Extract the lines of text from each entry below, reproducing every line precisely as it appears.

**Entries drawn from a dataset**:
####################
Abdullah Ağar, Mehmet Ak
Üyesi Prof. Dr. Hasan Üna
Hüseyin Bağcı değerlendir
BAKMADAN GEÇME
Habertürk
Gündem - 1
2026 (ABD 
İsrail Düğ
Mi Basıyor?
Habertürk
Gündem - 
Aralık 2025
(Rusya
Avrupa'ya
####################
**Response box**:
Abdullah Ağar, Mehmet Ak
Üyesi Prof. Dr. Hasan Üna
Hüseyin Bağcı değerlendir
BAKMADAN GEÇME
Habertürk
Gündem - 1
2026 (ABD 
İsrail Düğ
Mi Basıyor?
Habertürk
Gündem - 
Aralık 2025
(Rusya
Avrupa'ya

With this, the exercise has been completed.